Typically, battery chargers have two tasks to accomplish. The
first, and most important, is to restore capacity as quickly as
possible and the second is to maintain capacity by compensating for
self-discharge and ambient temperature variations. These tasks are
normally accomplished by controlling the output voltage, current
and power of the charger in a preset manner, namely, using a
charging algorithm.
[0005] The two most common charging algorithms are constant-voltage
charging and constant-current charging. In constant-voltage
charging, the voltage across the battery string is held constant,
with the state of the battery determining the charge current level.
The charging process normally terminates after a certain time limit
is reached. Constant-voltage charging is most popular in float mode
applications.
[0006] By contrast, constant-current charging holds the charging
current constant. This method is often used in cyclic applications
as it recharges the battery in a relatively short time.
[0007] There are many variations of the two basic methods using a
succession of constant-current charging and constant-voltage
charging to optimize battery charge acceptance. These variations,
however, require a controlled charger with both voltage and current
regulation capability. Additionally a charger is limited to its
designed voltage, current and power limits. The charger is also
limited to its input limitations meaning that the charger can only
supply to the battery string a subset of power provided to it from
a power source like the a standard 120 volt socket with a 20 amp
limit.
[0008] Therefor it is desirable to have a charger that is enabled
to increase its ability to provide more power to meet the charging
requirements of the battery string such that the charging of the
battery string can happen more quickly without overcharging which
can critically damage a battery.
SUMMARY
[0009] While the apparatus and method has or will be described for
the sake of grammatical fluidity with functional explanations, it
is to be expressly understood that the claims, unless expressly
formulated under 35 USC 112, are not to be construed as necessarily
limited in any way by the construction of "means" or "steps"
limitations, but are to be accorded the full scope of the meaning
and equivalents of the definition provided by the claims under the
judicial doctrine of equivalents, and in the case where the claims
are expressly formulated under 35 USC 112 are to be accorded full
statutory equivalents under 35 USC 112.
[0010] The present invention specifically addresses and alleviates
the above mentioned deficiencies associated with the prior art.
According to a preferred aspect of the present invention the method
of developing a battery charger network that is able to add
available chargers into a charging network to satisfy the charging
requirements and in some events increase the speed in which the
battery string is fully charged by enabling more voltage and
current and power to the battery string via a charger network.
[0011] According to one aspect, the present invention comprises a
method for charging a battery string via a network of chargers,
wherein the network comprises at least one charger, at least one
battery string and at least one means of communicating between the
chargers. Additional resources like a battery management system can
be added to the network to increase functionality.
[0012] In one embodiment of the present invention two chargers are
enabled to communicate to each other via a communication protocol
and the two chargers are independently connected to a power source
like a wall outlet that is tied to the electric grid. In this
embodiment the chargers are smartly programed such that the
chargers can communicate to each other and additional resources
like a battery management system.
[0013] Another aspect of the present invention is realized once
communication is established in that the charger can be smartly
configured such that one battery charger is identified as the
master; the second battery charger is identified as a slave.

Material provided:
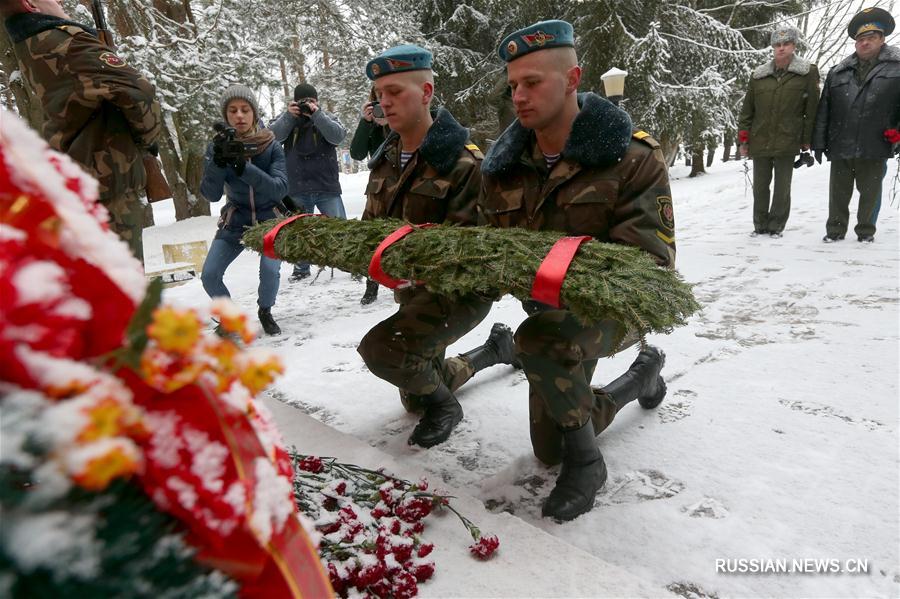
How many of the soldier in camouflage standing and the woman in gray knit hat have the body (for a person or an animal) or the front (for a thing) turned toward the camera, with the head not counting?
1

Tasks to carry out:
• a. Do these statements agree with the battery charger text? Answer yes or no for each, and quote the words of the text that decide it.
(i) In constant-voltage charging, the state of the battery determines the charge current level.
(ii) Constant-current charging is most popular in float mode applications.
(iii) In the two-charger embodiment, both chargers share a single connection to the power source.
• b. In the battery charger text, which components make up the network according to the paragraph beginning "According to one aspect"? List all of them.
• c. Can you rewrite the paragraph of the battery charger text that begins "There are many variations of the two basic methods" as a short list that keeps its main facts?

Answers to the exercise:
• a.
(i) Yes: "with the state of the battery determining the charge current level."
(ii) No: "Constant-voltage charging is most popular in float mode applications."
(iii) No: "the two chargers are independently connected to a power source"

• b.
- at least one charger
- at least one battery string
- at least one means of communicating between the chargers

• c.
- Many variations combine constant-current and constant-voltage charging in succession to optimize battery charge acceptance.
- These variations require a controlled charger that can regulate both voltage and current.
- A charger is limited to its designed voltage, current and power limits.
- A charger is also limited by its input. It can supply the battery string with only a subset of the power it receives from a source such as a standard 120 volt socket with a 20 amp limit.